There are pictures of my parents' relatives, mostly on my mother's side although we do now have a few copies of old pictures from my father's side thanks to my father's cousin in Berlin. Tons of old black & whites (well, sepia-ish, actually) of New Years parties and other celebrations with people I've never even heard of. There are a handful of mystery photos of people we truly never knew that somehow have gotten mixed into our photo drawer. There are baby pictures and wedding pictures and endless class pictures and a few newspaper clippings and the thing is that each one of these artifacts is absolutely, 100% precious to me.

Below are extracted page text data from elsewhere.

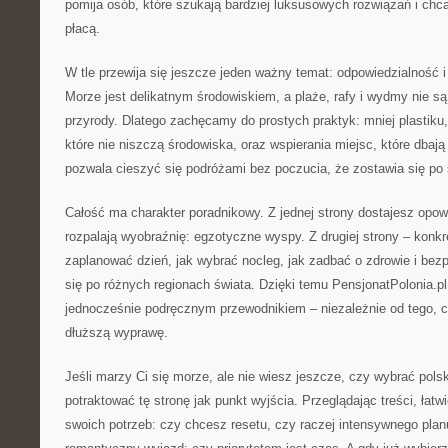
pomija osób, które szukają bardziej luksusowych rozwiązań i chcą
płacą.
W tle przewija się jeszcze jeden ważny temat: odpowiedzialność 
Morze jest delikatnym środowiskiem, a plaże, rafy i wydmy nie są 
przyrody. Dlatego zachęcamy do prostych praktyk: mniej plastiku
które nie niszczą środowiska, oraz wspierania miejsc, które dbają
pozwala cieszyć się podróżami bez poczucia, że zostawia się po 
Całość ma charakter poradnikowy. Z jednej strony dostajesz opowi
rozpalają wyobraźnię: egzotyczne wyspy. Z drugiej strony – konkr
zaplanować dzień, jak wybrać nocleg, jak zadbać o zdrowie i bez
się po różnych regionach świata. Dzięki temu PensjonatPolonia.p
jednocześnie podręcznym przewodnikiem – niezależnie od tego, 
dłuższą wyprawę.
Jeśli marzy Ci się morze, ale nie wiesz jeszcze, czy wybrać pol
potraktować tę stronę jak punkt wyjścia. Przeglądając treści, łatw
swoich potrzeb: czy chcesz resetu, czy raczej intensywnego plan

Actually, all old photos, whether they belong to my family or yours, are precious to me. I tend to live in the past, and not necessarily my own past. I don't know why this is, but I've always been this way. I have always loved to listen to my mother's stories about growing up in Berlin during and after WWII, so much so that in many ways her stories have become my stories (stories which I will pass on to anyone who cares to listen, ad nauseum, by the way) and when I go to Berlin I don't see the city as it is, I see it as it was. Which, of course, is impossible as there is no "was" for me in Berlin, but I tell you that's how it is.

(I suspect it's because the past is known. It doesn't move around, it's there to be analysed, dissected, revered and enjoyed. Whereas the future is unknown and I'm not that comfortable with the unknown. The picture above is of me in my favorite place as a very small child, the laundry basket. I liked being in there because I was safe, I could see my mother, and I knew the boundaries. Doesn't that say it all?)

I have always loved reading autobiographies and memoirs, and spent a bizarre (now that I think about it) amount of time as a youngster reading about old Hollywood stars and the studio system when everyone else was reading Bruno & Boots or Choose-Your-Own-Adventure-Books. I was the 12-year old who knew about Sam Goldwyn and Darryl Zanuck and Irving Thalberg and Fatty Arbuckle, for goodness sake. I was a weird kid.

But I digress -- the point is, that really, when it comes right down to it, what I've always loved are stories. Real stories, based on real lives, on what really happened, or at least our interpretation of what really happened. And that's what our photo drawer, and your photo albums or scrapbooks or boxes of slides, are all about. Stories. Tales. Legends. Family. What came before you and what shaped you. This is what I like to know. You.